In your copy, each line below is repeated exactly and no image appears.

(Records excerpted from a collection)
□ □ □ □ □ □ □

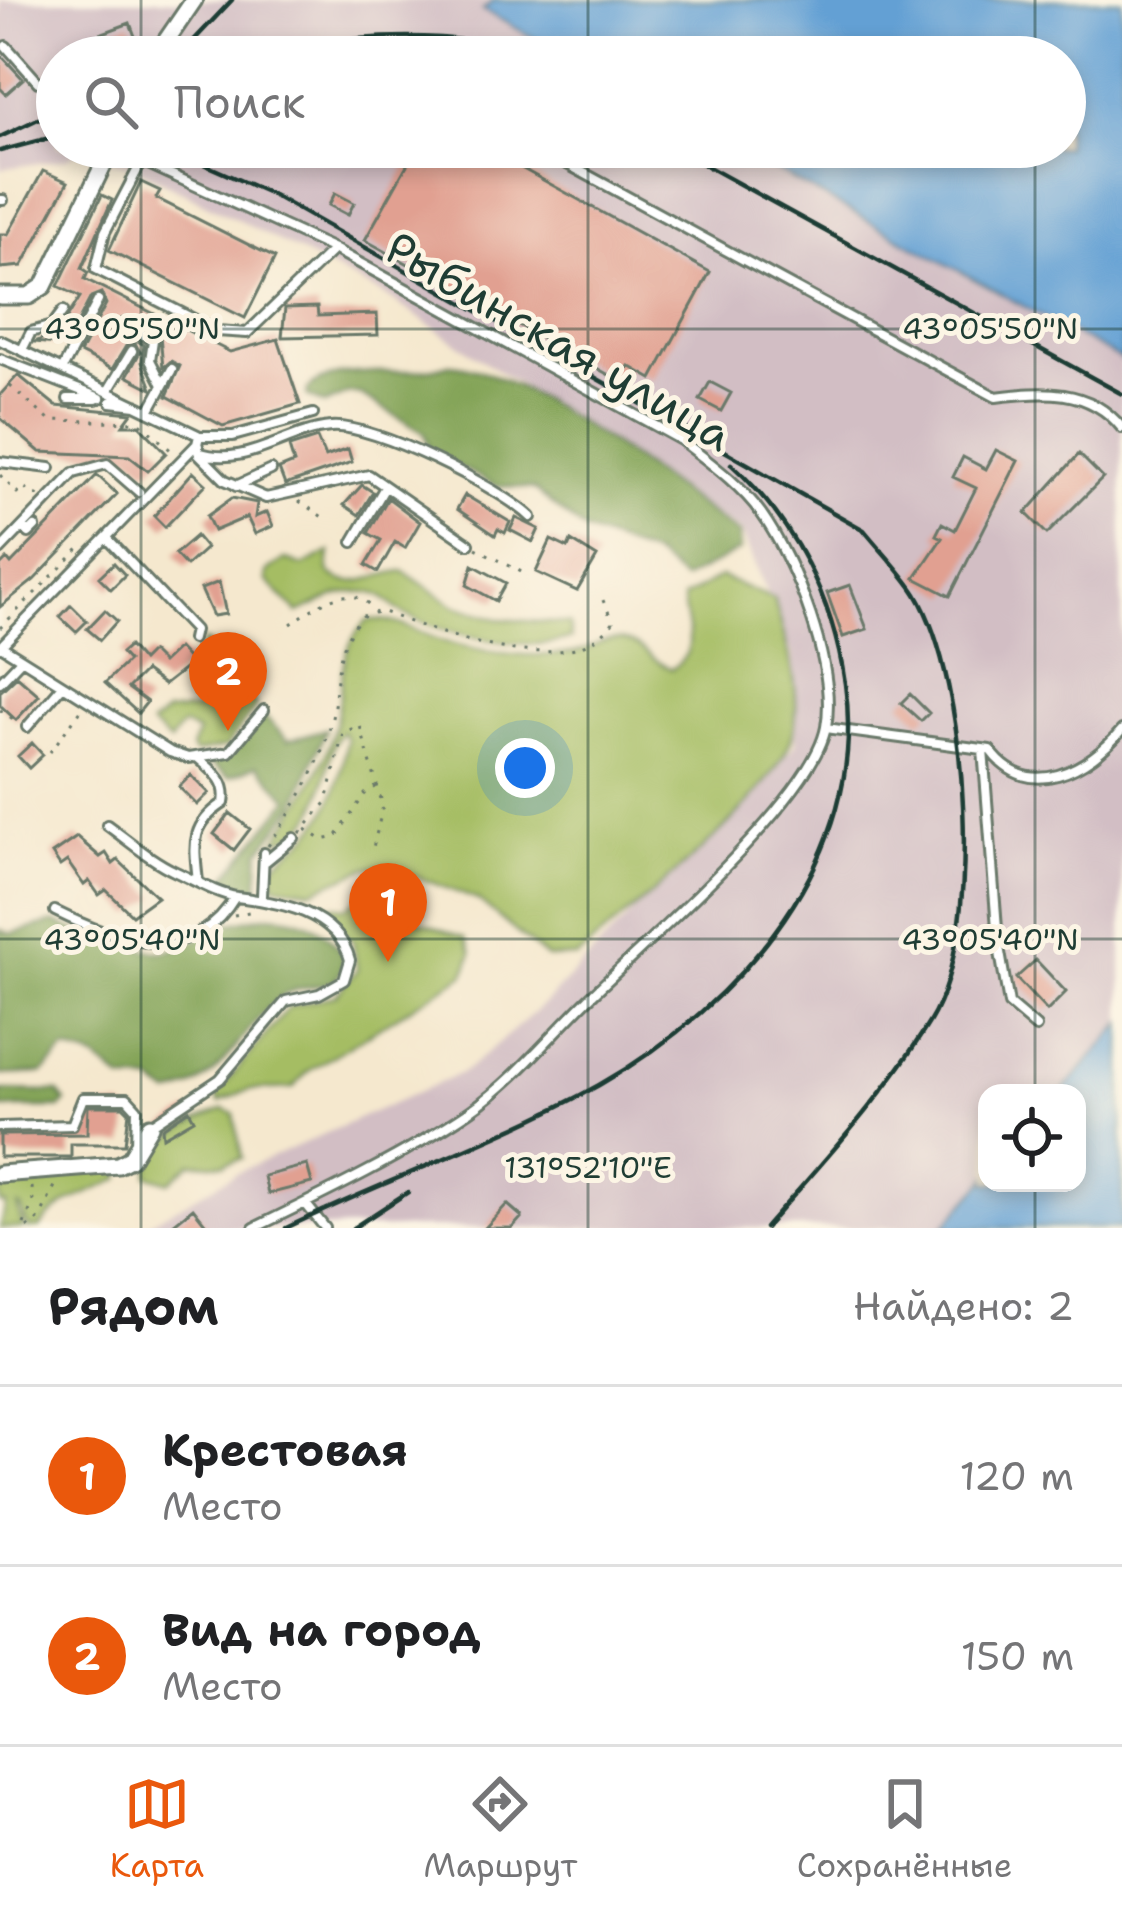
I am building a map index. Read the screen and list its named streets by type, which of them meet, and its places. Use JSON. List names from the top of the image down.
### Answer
{
  "streets": {
    "lane": ["Рыбинская улица"]
  },
  "page": {
    "search": "Поиск",
    "pins": ["2", "1"],
    "heading": ["Рядом", "Найдено: 2"],
    "list": [
      {
        "mark": "1",
        "name": "Крестовая",
        "note": "Место",
        "value": "120 m"
      },
      {
        "mark": "2",
        "name": "Вид на город",
        "note": "Место",
        "value": "150 m"
      }
    ],
    "nav": ["Карта", "Маршрут", "Сохранённые"]
  },
  "coordinates": ["43°05'50\"N", "43°05'40\"N", "131°52'10\"E"]
}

□ □ □ □ □ □ □

- Exercise result
I am building a map index. Read the screen and list its named streets by type, which of them meet, and its places. Use JSON. List names from the top of the image down.
### Answer
{
  "streets": {
    "lane": ["Рыбинская улица"]
  },
  "page": {
    "search": "Поиск",
    "pins": ["2", "1"],
    "heading": ["Рядом", "Найдено: 2"],
    "list": [
      {
        "mark": "1",
        "name": "Крестовая",
        "note": "Место",
        "value": "120 m"
      },
      {
        "mark": "2",
        "name": "Вид на город",
        "note": "Место",
        "value": "150 m"
      }
    ],
    "nav": ["Карта", "Маршрут", "Сохранённые"]
  },
  "coordinates": ["43°05'50\"N", "43°05'40\"N", "131°52'10\"E"]
}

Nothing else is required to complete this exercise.